DULUTH – After more than four hours of discussion spread across Tuesday, the St. Louis County board voted 4-3 to forgo further action on a controversial measure giving consent to the resettlement of refugees within its boundaries.

By voting to send the resolution back to the county's administration, commissioners bypassed a roll call that would have forced them to choose a side in a debate sparked by an executive order by President Donald Trump that has been temporarily blocked by a federal court.

The vote came more than four months after the board tabled the resolution after some commissioners said they needed more time to discuss the issue with constituents.

"I don't have an issue with refugees. But I don't like putting this forward when we don't need to do anything," said Board Chairman Mike Jugovich, who called the resolution a symbolic gesture while Trump's policy is tied up in court.

Jugovich voted with Commissioners Paul McDonald, Keith Musolf and Keith Nelson — who represent more rural parts of the county — to pass the resolution back to the county to wait and see if federal action makes it necessary to take a stance on the matter. Duluth-area Commissioners Frank Jewell, Patrick Boyle and Beth Olson opposed the delay.

Members of the public could not attend the meeting at the county's government services center in Virginia due to the COVID-19 pandemic. But about 100 residents called in or left voice mails to weigh in on the issue, and a group of protesters gathered outside, waving flags and signs asking officials not to let refugees into the county.

"Today, I speak with a heavy heart — a heart that is open and breaking at the hatred and racism we have witnessed over the past five months since we started this conversation," Olson said.

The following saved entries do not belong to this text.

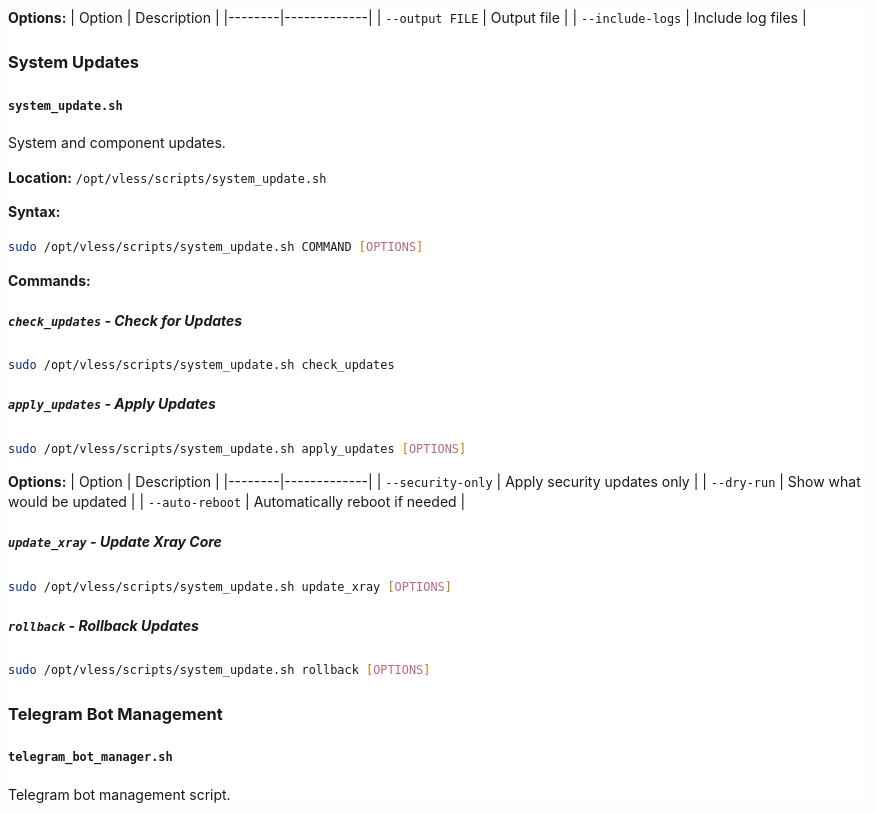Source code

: **Options:**
| Option | Description |
|--------|-------------|
| `--output FILE` | Output file |
| `--include-logs` | Include log files |

### System Updates

#### `system_update.sh`

System and component updates.

**Location:** `/opt/vless/scripts/system_update.sh`

**Syntax:**
```bash
sudo /opt/vless/scripts/system_update.sh COMMAND [OPTIONS]
```

**Commands:**

##### `check_updates` - Check for Updates
```bash
sudo /opt/vless/scripts/system_update.sh check_updates
```

##### `apply_updates` - Apply Updates
```bash
sudo /opt/vless/scripts/system_update.sh apply_updates [OPTIONS]
```

**Options:**
| Option | Description |
|--------|-------------|
| `--security-only` | Apply security updates only |
| `--dry-run` | Show what would be updated |
| `--auto-reboot` | Automatically reboot if needed |

##### `update_xray` - Update Xray Core
```bash
sudo /opt/vless/scripts/system_update.sh update_xray [OPTIONS]
```

##### `rollback` - Rollback Updates
```bash
sudo /opt/vless/scripts/system_update.sh rollback [OPTIONS]
```

### Telegram Bot Management

#### `telegram_bot_manager.sh`

Telegram bot management script.
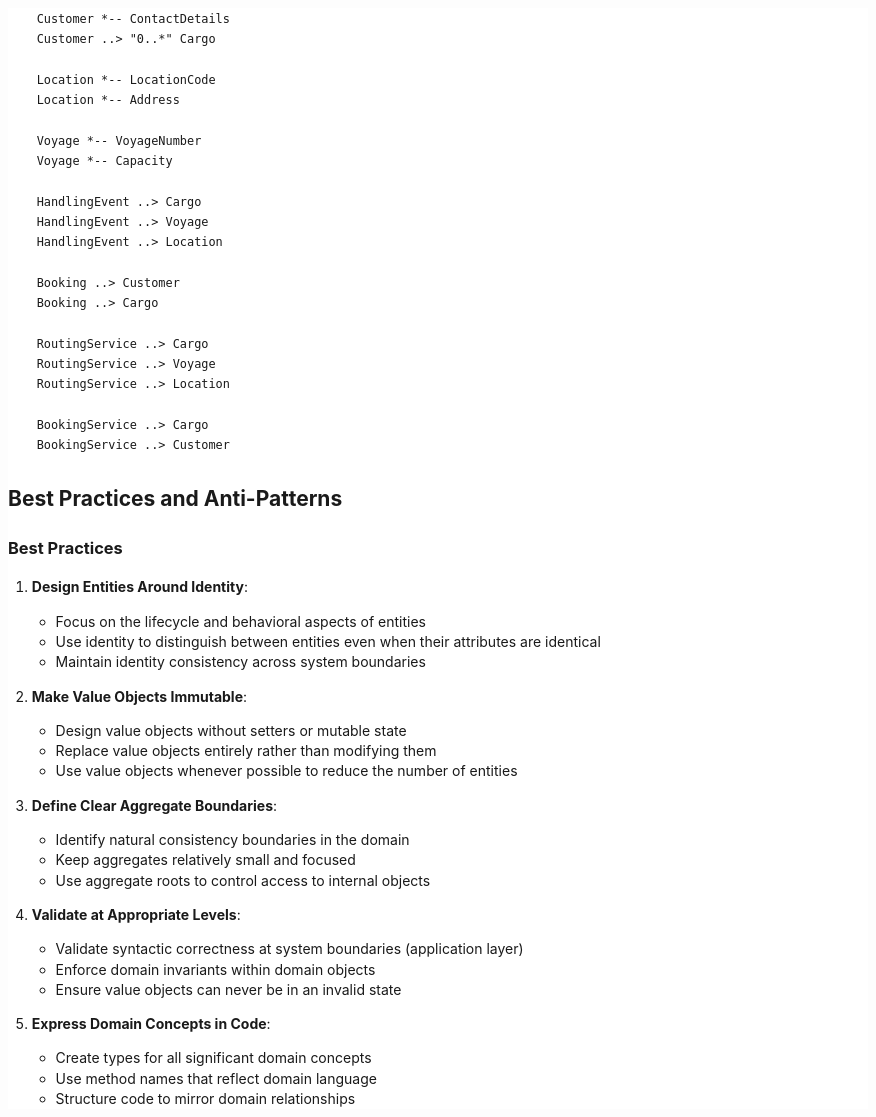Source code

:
 ```mermaid
    Customer *-- ContactDetails
    Customer ..> "0..*" Cargo
    
    Location *-- LocationCode
    Location *-- Address
    
    Voyage *-- VoyageNumber
    Voyage *-- Capacity
    
    HandlingEvent ..> Cargo
    HandlingEvent ..> Voyage
    HandlingEvent ..> Location
    
    Booking ..> Customer
    Booking ..> Cargo
    
    RoutingService ..> Cargo
    RoutingService ..> Voyage
    RoutingService ..> Location
    
    BookingService ..> Cargo
    BookingService ..> Customer
```

## Best Practices and Anti-Patterns

### Best Practices
1. **Design Entities Around Identity**:
   - Focus on the lifecycle and behavioral aspects of entities
   - Use identity to distinguish between entities even when their attributes are identical
   - Maintain identity consistency across system boundaries

2. **Make Value Objects Immutable**:
   - Design value objects without setters or mutable state
   - Replace value objects entirely rather than modifying them
   - Use value objects whenever possible to reduce the number of entities

3. **Define Clear Aggregate Boundaries**:
   - Identify natural consistency boundaries in the domain
   - Keep aggregates relatively small and focused
   - Use aggregate roots to control access to internal objects

4. **Validate at Appropriate Levels**:
   - Validate syntactic correctness at system boundaries (application layer)
   - Enforce domain invariants within domain objects
   - Ensure value objects can never be in an invalid state

5. **Express Domain Concepts in Code**:
   - Create types for all significant domain concepts
   - Use method names that reflect domain language
   - Structure code to mirror domain relationships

In September, Trump passed an order requiring agencies to get written consent from state and local governments before resettling refugees in their jurisdictions.

Then in January, a federal judge in Maryland barred the White House from enforcing the order after a group of resettlement agencies sued to overturn it.

U.S. District Judge Peter Messitte wrote that that giving states and local officials the power to ban refugees would be unlawful. He granted the plaintiffs a temporary injunction, which keeps the system functioning as it has for years while the lawsuit is pending.

The federal government is challenging this ruling in the Fourth U.S. Circuit Court of Appeals.

State and local officials have mostly dropped their deliberations since Messitte's the decision. A handful of communities, including Minnesota's Beltrami County, chose to deny consent.

Only one refugee has been settled in St. Louis County since 2011. Newly arrived refugees must be settled within 50 miles of Minnesota's five resettlement agencies unless they are joining a family member who already lives elsewhere in the state. The agency closest to St. Louis County is 150 miles away in St. Cloud.

Those urging commissioners to vote to refuse refugees repeated concerns about public safety and the county's economy, particularly given the unemployment surge caused by the coronavirus.

"I just don't understand why they would consider such a motion," said Helen Niemi of Iron, Minn. "We don't have jobs for the people that are here."

More than half of the commenters Tuesday opposed the measure, most of whom were from more rural parts of the county. Others evoked America's "melting pot" reputation, using the Iron Range's immigrant history to describe what they think closing the county to refugees would mean.

"It symbolizes a closed door. It symbolizes fear," said Leah Rogne of Gheen, a town in the northern part of the county. "It symbolizes the opposite of love."

Jugovich said he was disappointed by the amount of misinformation he heard during Tuesday's meeting — residents calling refugees illegal, making anti-Muslim statements and spreading rumors that they were going to turn a school in Buhl into refugee housing.

"This executive order is doing what it was intended to do," Musolf said. "It's divided us and it's divided our constituents."